Neural nets have many advantages, but here are some disadvantages:
Large number of hyperparameters. This includes network architecture (how many layers, layer size, layer type), activation function for each layer, optimization algorithm, regularization methods, initialization method, and many associated hyperparameters for each of these choices. Hyperparameters can strongly interact with each other to affect performance. Good settings are highly problem dependent, and there typically isn't a clear, obvious choice. Hyperparameters are typically chosen using some combination of intuition/experience, copying past work, manual tweaking, and black box hyperparameter optimization algorithms. Training large neural nets on large problems takes a long time, so tuning the hyperparameters can be very laborious and/or computationally expensive.

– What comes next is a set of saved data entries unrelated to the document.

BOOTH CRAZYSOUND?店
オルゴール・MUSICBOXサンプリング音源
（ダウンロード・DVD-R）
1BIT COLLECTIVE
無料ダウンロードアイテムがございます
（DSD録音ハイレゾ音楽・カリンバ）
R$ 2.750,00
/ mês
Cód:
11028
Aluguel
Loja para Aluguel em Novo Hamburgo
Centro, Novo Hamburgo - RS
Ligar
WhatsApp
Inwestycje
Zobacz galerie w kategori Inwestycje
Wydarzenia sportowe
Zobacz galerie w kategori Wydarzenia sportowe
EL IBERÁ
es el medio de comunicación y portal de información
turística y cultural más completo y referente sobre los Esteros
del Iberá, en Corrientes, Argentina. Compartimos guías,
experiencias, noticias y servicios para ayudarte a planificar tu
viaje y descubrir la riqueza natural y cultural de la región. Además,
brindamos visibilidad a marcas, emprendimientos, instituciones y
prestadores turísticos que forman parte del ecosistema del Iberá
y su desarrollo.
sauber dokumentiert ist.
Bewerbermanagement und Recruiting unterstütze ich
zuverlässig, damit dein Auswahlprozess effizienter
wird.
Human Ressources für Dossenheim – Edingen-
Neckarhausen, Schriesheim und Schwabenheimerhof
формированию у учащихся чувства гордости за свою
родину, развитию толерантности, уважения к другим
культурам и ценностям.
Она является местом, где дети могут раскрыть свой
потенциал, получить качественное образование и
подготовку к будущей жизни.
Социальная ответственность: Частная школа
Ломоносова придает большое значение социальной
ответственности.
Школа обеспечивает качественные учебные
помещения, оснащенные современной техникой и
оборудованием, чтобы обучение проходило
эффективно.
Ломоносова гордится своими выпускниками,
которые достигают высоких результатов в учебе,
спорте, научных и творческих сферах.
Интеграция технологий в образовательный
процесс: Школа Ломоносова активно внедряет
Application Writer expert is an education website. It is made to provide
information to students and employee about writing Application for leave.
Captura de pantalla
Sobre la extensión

Non-convex loss functions. Optimization for neural nets is trickier than for methods with convex loss functions. We don't get the nice guarantees that come with convex optimization. Additionally, we have to deal with issues like local minima and saddle points, which can trap the optimization algorithm at bad solutions. Optimization for neural nets is an active research topic, and much work has gone into trying to mitigate these issues.

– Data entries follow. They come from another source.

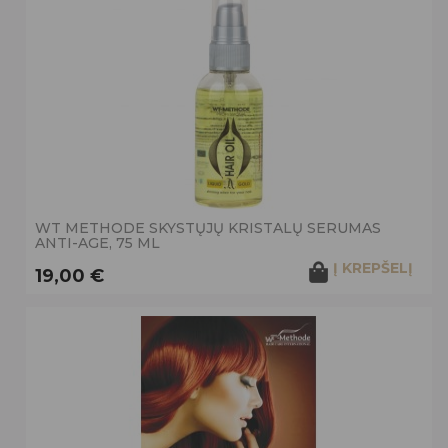
WT METHODE SKYSTŲJŲ KRISTALŲ SERUMAS
ANTI-AGE, 75 ML
Į KREPŠELĮ
19,00 €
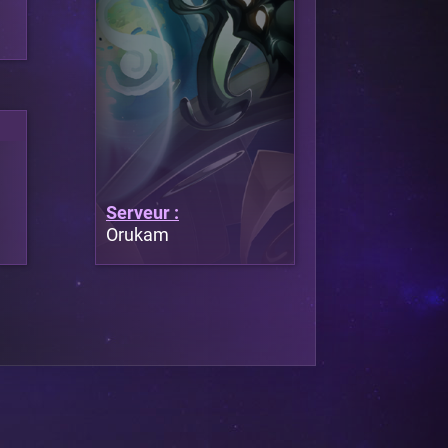
Serveur :
Orukam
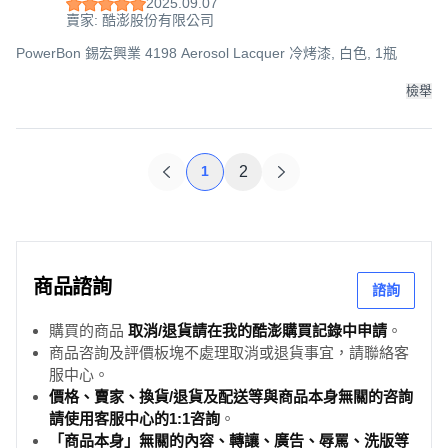
2025.09.07
賣家: 酷澎股份有限公司
PowerBon 錫宏興業 4198 Aerosol Lacquer 冷烤漆, 白色, 1瓶
檢舉
1
2
商品諮詢
諮詢
購買的商品
取消/退貨請在我的酷澎購買記錄中申請
。
商品咨詢及評價板塊不處理取消或退貨事宜，請聯絡客
服中心。
價格、賣家、換貨/退貨及配送等與商品本身無關的咨詢
請使用客服中心的1:1咨詢
。
「商品本身」無關的內容、轉讓、廣告、辱罵、洗版等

Black box model. Neural nets implement complicated, nonlinear functions that are not straightforward to interpret. This is fine if we only care about the output (e.g. prediction in classification and regression problems). It's a disadvantage if we want to understand something about the mapping between input and output. Some methods for peering into the black box do exist.
Little theoretical understanding. Neural nets are less well understood than other methods, from a theory standpoint. Naturally, this isn't an inherent disadvantage of neural nets, but of our current understanding. Hopefully, this will improve with time.